Geraldes Lino disse...

Viva AASPI
Tens razão, agradeço-te a correcção, foi uma distracção minha na altura em que escrevi o texto, talvez por ter vindo de Barcelona nesse distante 1988 e vir com o vocábulo "catalão" muito presente.
Eu já conhecia o autor de BD/artista Prado, do tempo em que ele assinava Miguel Angel Prado. E um dia, ao falar com o pai dele, que conheci em Barcelona, fiz o comentário: "Então agora o Miguel mudou o nome para Miguelanxo Prado?"
"É verdade. É por influência da actual corrente reivindicativa de identidade galega."
Por conseguinte, quando escrevi o texto, sabia do motivo "galego" (e não "catalão") da alteração do nome, mas cometi o erro que detectaste (parabéns, vê-se que lês com atenção!).
Agora hesitei se deveria corrigir a "gaffe", visto que o texto original também está legível. Mas decidi corrigir pq o mais natural é que os leitores deste blogue leiam o texto que copiei, e não o da página reproduzida da revista.
Abraço.
GL

Gio disse...

Um foto que deve ser raríssima: Nem sabia que o Hugo Pratt e o Clark Gable se conheciam. Mas que ar de galã! :)
Um abraço
J.M.

Geraldes Lino disse...

Olha quem fala, Altíssimo :-)
O teu azar é seres portuga.
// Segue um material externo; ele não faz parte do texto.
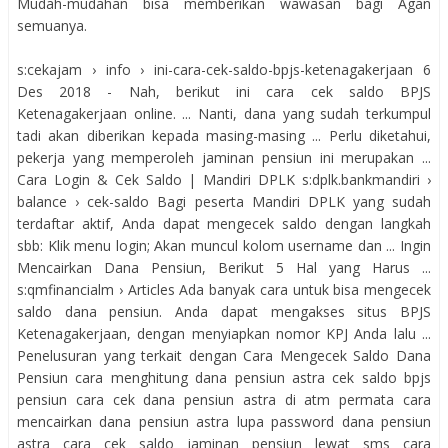
Mudah-mudahan bisa memberikan wawasan bagi Agan
semuanya.
s:cekajam › info › ini-cara-cek-saldo-bpjs-ketenagakerjaan 6
Des 2018 - Nah, berikut ini cara cek saldo BPJS
Ketenagakerjaan online. ... Nanti, dana yang sudah terkumpul
tadi akan diberikan kepada masing-masing ... Perlu diketahui,
pekerja yang memperoleh jaminan pensiun ini merupakan ...
Cara Login & Cek Saldo | Mandiri DPLK s:dplk.bankmandiri ›
balance › cek-saldo Bagi peserta Mandiri DPLK yang sudah
terdaftar aktif, Anda dapat mengecek saldo dengan langkah
sbb: Klik menu login; Akan muncul kolom username dan ... Ingin
Mencairkan Dana Pensiun, Berikut 5 Hal yang Harus ...
s:qmfinancialm › Articles Ada banyak cara untuk bisa mengecek
saldo dana pensiun. Anda dapat mengakses situs BPJS
Ketenagakerjaan, dengan menyiapkan nomor KPJ Anda lalu ...
Penelusuran yang terkait dengan Cara Mengecek Saldo Dana
Pensiun cara menghitung dana pensiun astra cek saldo bpjs
pensiun cara cek dana pensiun astra di atm permata cara
mencairkan dana pensiun astra lupa password dana pensiun
astra cara cek saldo jaminan pensiun lewat sms cara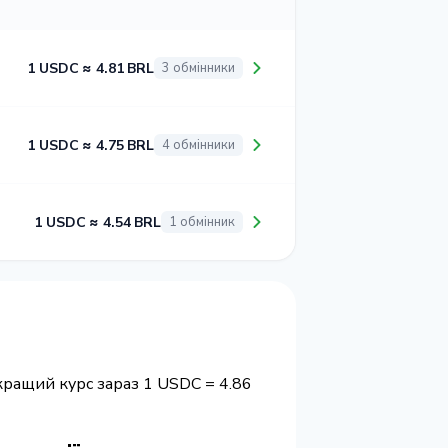
1 USDC ≈ 4.81 BRL
3 обмінники
1 USDC ≈ 4.75 BRL
4 обмінники
1 USDC ≈ 4.54 BRL
1 обмінник
кращий курс зараз 1 USDC = 4.86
Se vivesses em Hollywood, já te teríamos que gramar como galã...
Abraço.
GL

Post scriptum: mas que raio de foto é aquela que apresentas agora, com camisa às riscas, tu que andas sempre de camisa preta?

Geraldes Lino disse...

Camisa aos quadrados, corrijo

Geraldes Lino disse...

Camisa aos quadradinhos, corrijo :-(

Geraldes Lino disse...

Outra "gaffe" nesta caixa de comentários!
Isto pq costumo associar as iniciais J.M. ao meu amigo J.(Jorge) Mascarenhas que costumo tratar por "Altíssimo" devido ao seu cerca de 1,90m (é isto ou não, Mascarenhas?), e foi a ele que respondi.
Já depois de "colar" a resposta, deu-me para clicar em cima da foto, e oh! espanto! raios e coriscos! então não é que, de facto, a camisa aos quadradinhos -peça de vestuário que nunca tinha visto ao J.M. "Altíssimo", o autor do já famoso "Menino Triste" (sempre de camisa preta) - pertence ao Jorge Miguel, tb meu conhecido de longa data (desde que chegou de França, já lá vão uns anos), mas que não reconheci na foto...
Peço desculpa aos dois talentosos J.M. da BD, J. Miguel e J. Mascarenhas.
Abraço para ambos.
GL

Geraldes Lino disse...

E não é Jorge Mascarenhas mas sim João Mascarenhas (é o que faz estar a escrever depois se um almoço de sardinhas, bem regado com tinto e um uísque velho prà sossega... :-)
Desculpa, "Altíssimo".

Geraldes Lino disse...

E "last but not the least", agradeço ao Jorge Miguel, inesperado autor de "Camões - De vós não conhecido nem sonhado", e confrade bloguista de "Falta apagar o lápis" (endereço: http://faltaapagarolapis.blogspot.com), a visita ao meu blogue.
Espero também a sua visita à Tertúlia BD de Lisboa, no próximo dia 6 de Julho. Falámos disso quando nos (re)encontrámos em Beja, acho eu.